◆ Provided text:
----
Tourism sector bullish on weak ringgit, ongoing promotions

TheEdge Mon, Jan 23, 2017 10:12am - 7 years View Original


This article first appeared in The Edge Financial Daily, on January 23, 2017.

 

Tourism sector
Visitor arrivals in October 2016 grew 12% year-on-year (y-o-y), bringing total 10-month arrivals to a 4.4% increase. The largest percentage growth in visitor arrivals in October came from China at a 48% increase compared with the same month in the previous year. In the first 10 months of 2016, China tourist arrivals grew a strong 27% y-o-y compared with a 4.3% increase in 2015.

We are bullish going into 2017 given the weaker ringgit coupled with ongoing promotional efforts by the government and airlines. Malaysia Airlines, AirAsia, AirAsia X, Genting Malaysia Bhd (and Genting Bhd indirectly) are among the direct beneficiaries of the positive growth in tourist arrivals. Malaysia Airlines, AirAsia, Genting Malaysia and Genting are our existing buys.

October 2016 visitor arrivals, up 12% y-o-y to 2.3 million, was the second-highest monthly y-o-y growth in 2016. Growth was driven by visitors from China with a 48% growth, Brunei at 38%, Indonesia with 31%, Thailand with 24% and Singapore with a 11% growth. The surge in Chinese visitor arrivals was consistent with reports from Travel Sky China that outbound tourism from China to Malaysia during Golden Week 2016 (Oct 1 to 7) surged 52% y-o-y.
----
Extracted data entries
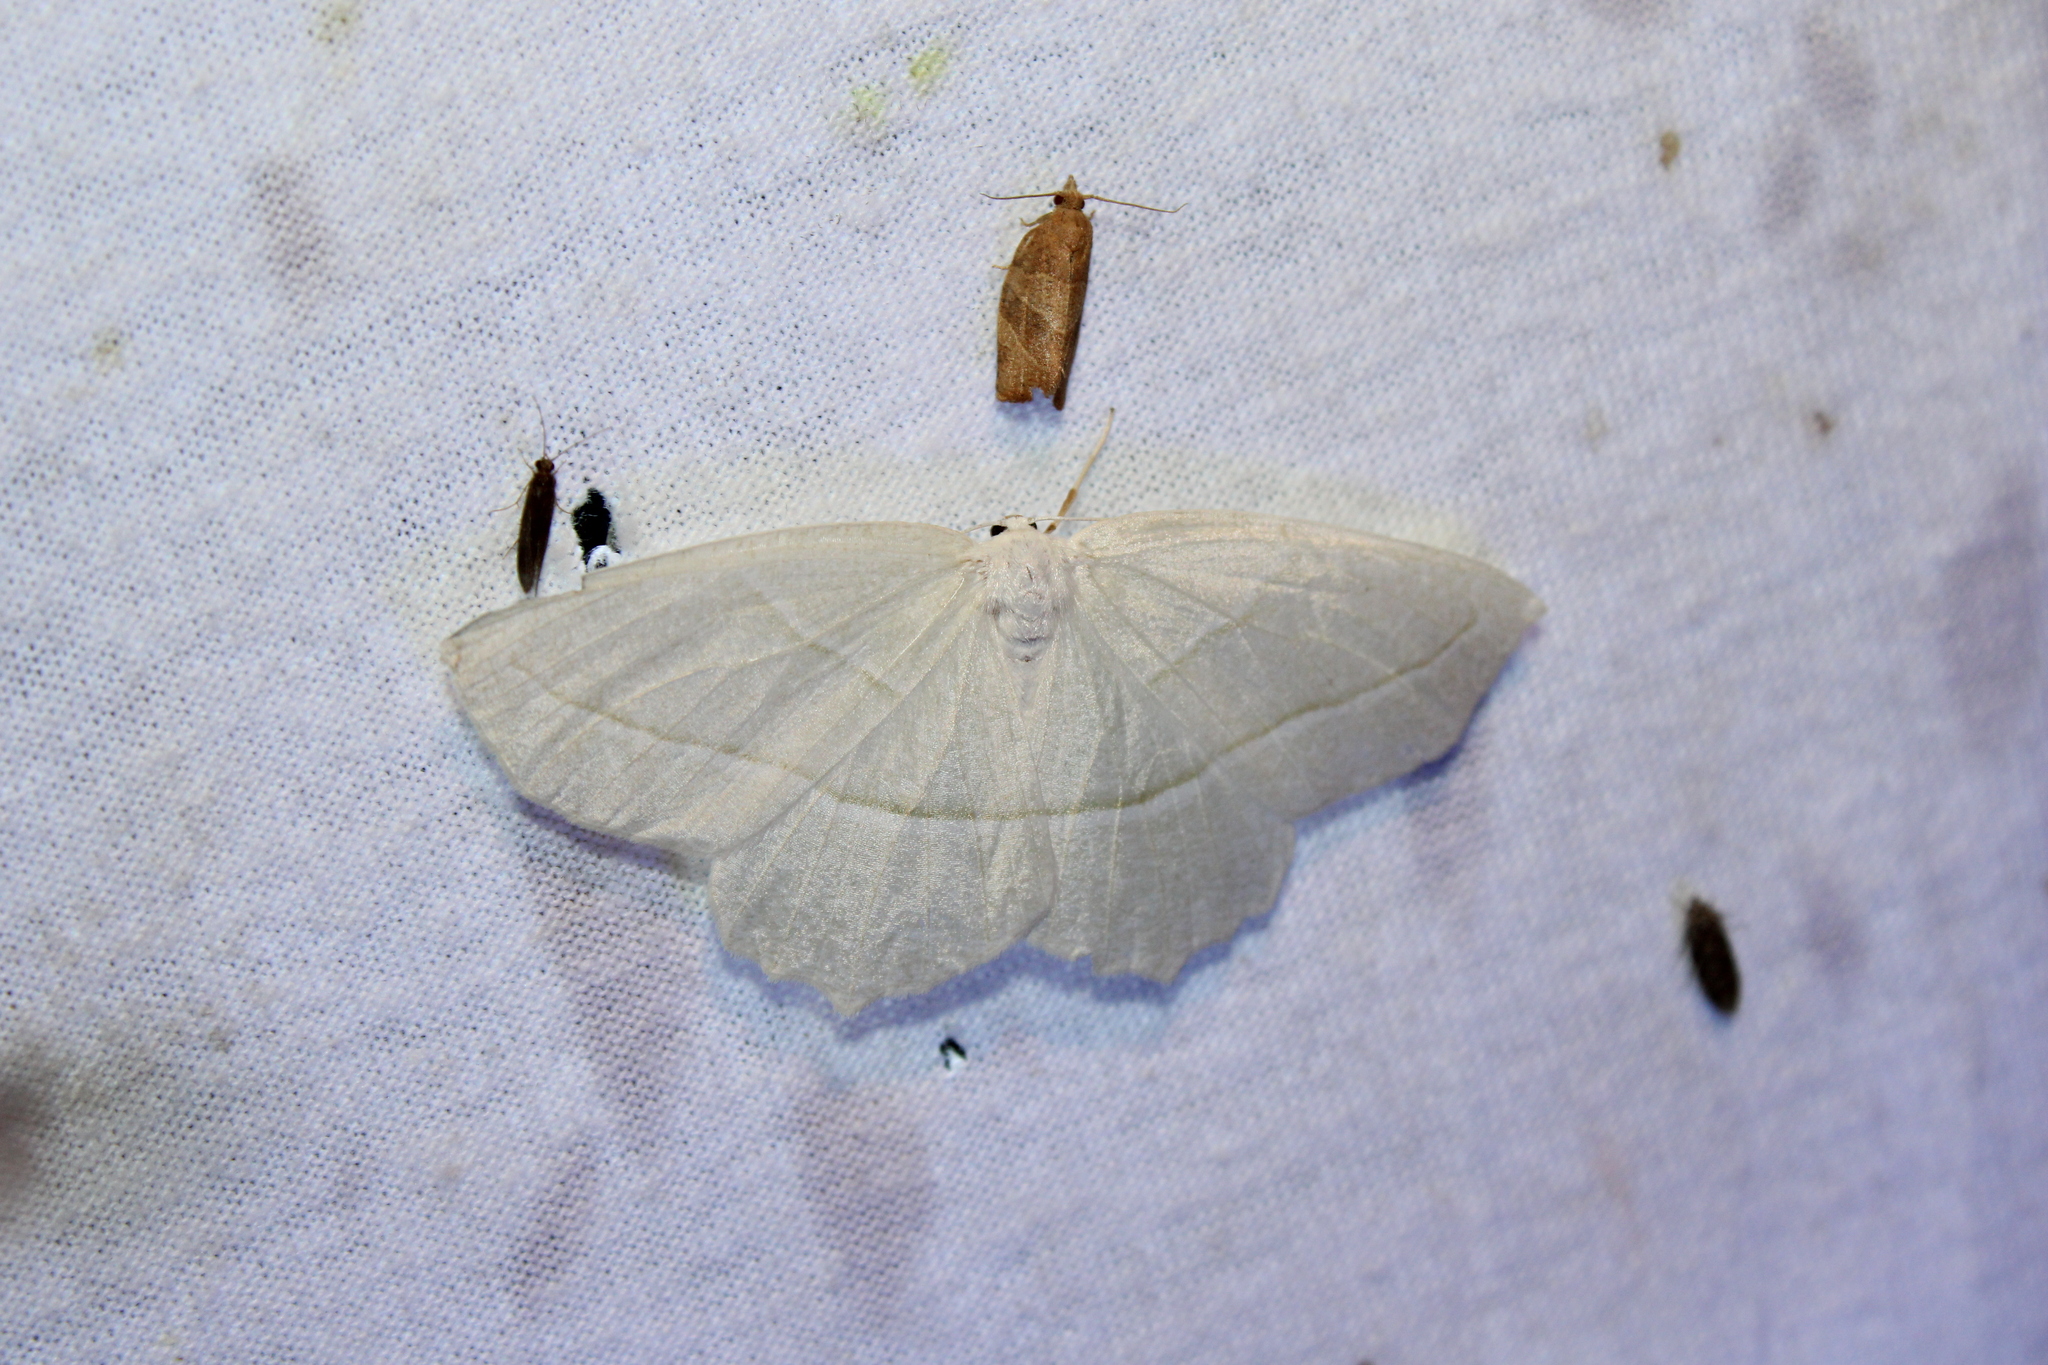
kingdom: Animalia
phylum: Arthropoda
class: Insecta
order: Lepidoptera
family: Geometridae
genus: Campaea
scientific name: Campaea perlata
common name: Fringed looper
----
◆ Exercise tasks:
A) Summarize the tourism article in two sentences.
B) Repeat word for word the part of the tourism article that opens with the words containing "We are bullish" and closes with "surged 52% y-o-y.".

◆ Answers to the exercise:
A) Visitor arrivals rose 12% year-on-year to 2.3 million in October 2016, led by a 48% jump from China, with growth also from Brunei, Indonesia, Thailand and Singapore, bringing arrivals for the first 10 months to a 4.4% increase. The writers are bullish on 2017 because of the weaker ringgit and ongoing promotions by the government and airlines, and they name Malaysia Airlines, AirAsia, AirAsia X and Genting Malaysia among the direct beneficiaries.

B)
We are bullish going into 2017 given the weaker ringgit coupled with ongoing promotional efforts by the government and airlines. Malaysia Airlines, AirAsia, AirAsia X, Genting Malaysia Bhd (and Genting Bhd indirectly) are among the direct beneficiaries of the positive growth in tourist arrivals. Malaysia Airlines, AirAsia, Genting Malaysia and Genting are our existing buys.

October 2016 visitor arrivals, up 12% y-o-y to 2.3 million, was the second-highest monthly y-o-y growth in 2016. Growth was driven by visitors from China with a 48% growth, Brunei at 38%, Indonesia with 31%, Thailand with 24% and Singapore with a 11% growth. The surge in Chinese visitor arrivals was consistent with reports from Travel Sky China that outbound tourism from China to Malaysia during Golden Week 2016 (Oct 1 to 7) surged 52% y-o-y.